Excerpted passage:
>>

Monday, March 14, 2011

Those Wonderful Toys

What I Bring to the Table
When I attend my bi-monthly Dawn of Defiance Campaign game, I drag two suitcases stuffed with materials, plus a laptop bag and a Star Wars lunchbox containing my dinner. Recently, I added a tri-fold foam presentation board, which really makes the walk from the parking lot to Baldy Hall frustrating. I use the presentation board to tack up stat blocks for all NPCs for the current encounter. Now I don’t have to flip through index cards or sheets of paper to keep combat flowing. This was a great two dollar investment. I just need to figure out how to load my materials on the dolly so the walk to and from the car is less of a headache.
One suitcase holds the complete SAGA library. If there are questions about talents, feats or powers, I want the answers at my players’ fingertips. Notice, I didn’t say “my fingertips.” I put the players in charge of finding the answers in the books. I consult the Excel SAGA Classes and Index worksheet, which is always open on my laptop. Also, I trust my players to manage their own characters, leveling between sessions. Having the full SAGA library available during breaks and before game play helps them plan their characters’ future development.
I also carry two binders. One binder holds a printout of the original module. The other contains the module’s encounter pages, NPC sheets, module revisions, new skill challenges and breakdowns of each NPC’s feats, talents and powers. I began to revise encounters much more heavily since the group effortlessly walked through the first couple sessions. Now, everything gets rewritten. Every NPC gets revamped.

<<

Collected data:
>>

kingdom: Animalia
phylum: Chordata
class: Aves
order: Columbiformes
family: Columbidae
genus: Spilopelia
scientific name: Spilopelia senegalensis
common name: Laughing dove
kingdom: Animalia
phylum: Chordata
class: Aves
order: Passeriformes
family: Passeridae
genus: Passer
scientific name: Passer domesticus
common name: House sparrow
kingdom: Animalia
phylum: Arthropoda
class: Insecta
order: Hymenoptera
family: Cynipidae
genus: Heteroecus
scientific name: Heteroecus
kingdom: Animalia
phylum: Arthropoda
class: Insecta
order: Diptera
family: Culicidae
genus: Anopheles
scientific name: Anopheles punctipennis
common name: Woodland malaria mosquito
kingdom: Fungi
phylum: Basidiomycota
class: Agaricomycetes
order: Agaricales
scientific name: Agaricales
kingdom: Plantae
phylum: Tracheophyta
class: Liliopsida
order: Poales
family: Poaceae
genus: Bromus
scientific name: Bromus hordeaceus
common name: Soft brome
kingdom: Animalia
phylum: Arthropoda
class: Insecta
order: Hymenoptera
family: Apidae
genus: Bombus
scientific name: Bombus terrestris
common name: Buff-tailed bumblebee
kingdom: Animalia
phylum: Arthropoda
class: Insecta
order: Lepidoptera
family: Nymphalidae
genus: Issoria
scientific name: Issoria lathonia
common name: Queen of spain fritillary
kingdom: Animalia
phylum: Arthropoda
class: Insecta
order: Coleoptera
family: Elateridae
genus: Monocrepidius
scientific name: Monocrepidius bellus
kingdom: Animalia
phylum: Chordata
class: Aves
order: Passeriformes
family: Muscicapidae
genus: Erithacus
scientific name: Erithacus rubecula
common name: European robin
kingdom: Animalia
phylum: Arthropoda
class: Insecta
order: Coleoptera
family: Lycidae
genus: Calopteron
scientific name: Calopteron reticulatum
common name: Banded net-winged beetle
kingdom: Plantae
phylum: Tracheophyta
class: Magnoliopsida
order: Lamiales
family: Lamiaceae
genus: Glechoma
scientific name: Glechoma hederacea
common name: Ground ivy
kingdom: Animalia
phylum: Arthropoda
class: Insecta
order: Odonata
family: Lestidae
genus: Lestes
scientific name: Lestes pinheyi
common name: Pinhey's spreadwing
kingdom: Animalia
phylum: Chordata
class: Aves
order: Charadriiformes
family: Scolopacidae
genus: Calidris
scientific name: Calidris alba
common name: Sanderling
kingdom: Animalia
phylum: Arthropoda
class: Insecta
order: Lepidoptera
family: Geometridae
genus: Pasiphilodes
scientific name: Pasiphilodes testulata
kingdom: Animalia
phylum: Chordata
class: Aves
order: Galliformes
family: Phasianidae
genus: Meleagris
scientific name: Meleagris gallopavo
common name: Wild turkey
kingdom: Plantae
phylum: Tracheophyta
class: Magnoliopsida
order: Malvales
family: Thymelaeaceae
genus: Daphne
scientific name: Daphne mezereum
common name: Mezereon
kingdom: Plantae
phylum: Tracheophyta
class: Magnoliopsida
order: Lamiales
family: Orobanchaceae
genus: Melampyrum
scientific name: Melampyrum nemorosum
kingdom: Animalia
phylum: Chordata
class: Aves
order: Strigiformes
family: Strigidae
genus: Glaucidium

<<

Written exercise: Translate this sentence from the gaming blog post into Spanish: "One suitcase holds the complete SAGA library." Use only the gaming blog post to answer.

Answer: Una maleta contiene la biblioteca completa de SAGA.